If the UK is ever going to deal with its problems of Islamic terrorism, Sharia supremacism, and the mass abuse of young girls by rape gangs, then they must project British identity with power, not cower in fear of being called names while they appease the aggressor.
Theresa May isn’t necessarily against the new renaissance of national identity we are experiencing, but she’s never been a true believer either. And when we are up against such incredible odds and well organized enemies, the fighting spirit of a fierce lion is needed.
After the recent Islamic terror attack outside the British Parliament, May argued that the attack was Islamist, not Islamic. “It is wrong to describe this as Islamic terrorism. It is Islamist terrorism. It is a perversion of a great faith,” she said. Whether this is an accurate characterization of the ideology can be left for another article, but this habit some politicians have of always coming out right away and explaining and apologizing to the enemy represents the wrong approach in such a struggle as this.
Theresa May is not the worst leader Britain could have right now. She should be able to get the job done, and hopefully President Trump is having a good influence on her.
But she’s far from perfect, and needs to be criticized relentlessly until she gets the message. If nationalist patriot Marine Le Pen wins the upcoming French presidential election, this will likely push May in the right direction.
After nine months of “preparations,” Brexit was finally triggered at the end of March.
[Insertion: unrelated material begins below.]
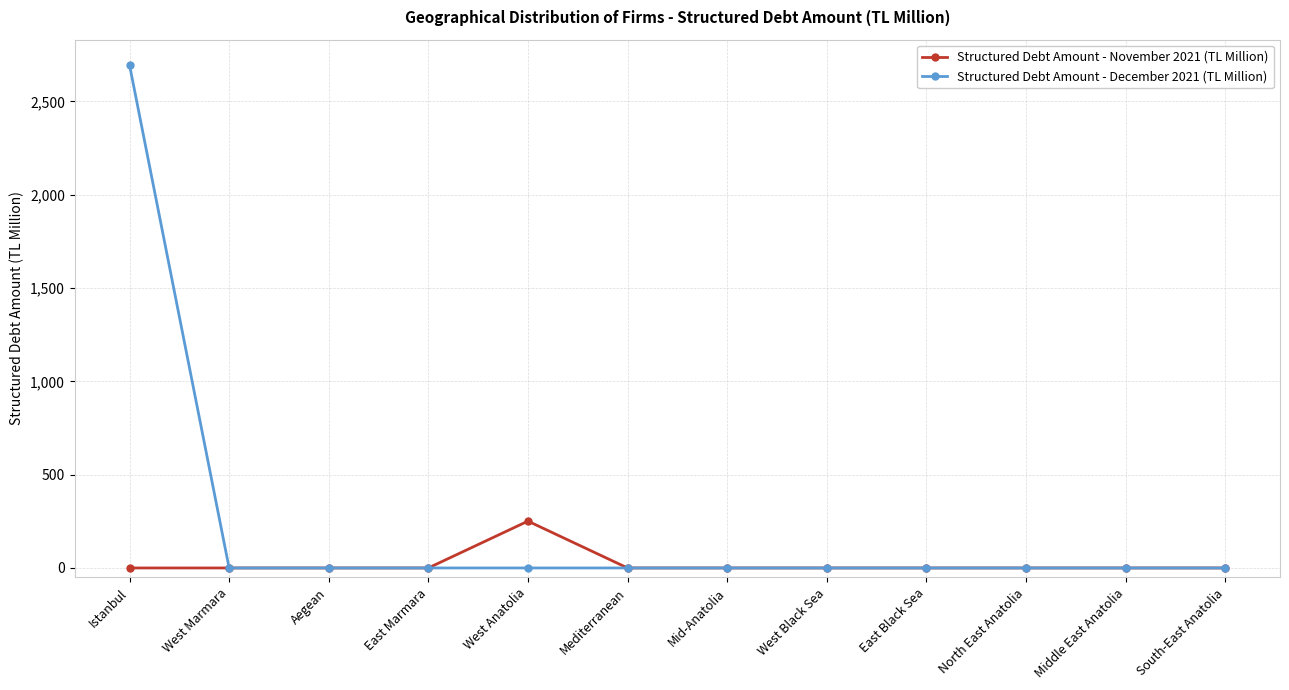

Rank the series by their average value, from lowest to highest.

Structured Debt Amount - November 2021 (TL Million), Structured Debt Amount - December 2021 (TL Million)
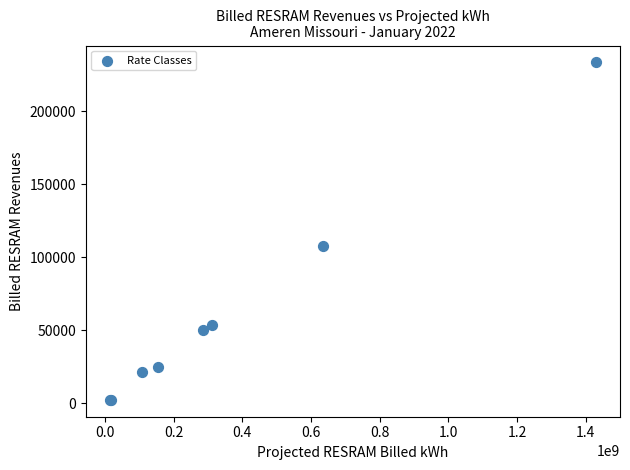

What Y value in the scatter plot is closest to 117912?

107844.6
Why couldn’t it have been triggered right away? If these preparations were really necessary, then fine, but one wonders if there wasn’t a plan to somehow keep Brexit from actually happening. There were certainly plenty of elites coming out and demanding another vote, or saying that somehow it wasn’t really going to happen.
It was similar to the period after the election, but before the inauguration, when Donald Trump was president-elect. That time seemed to stretch out forever, and there were all kinds of schemes hatched to somehow try to keep him from assuming power.
And still, even after now that he’s president, the denial and the schemes never seem to stop. And I’m sure that with Brexit, the struggle will continue on for years to come.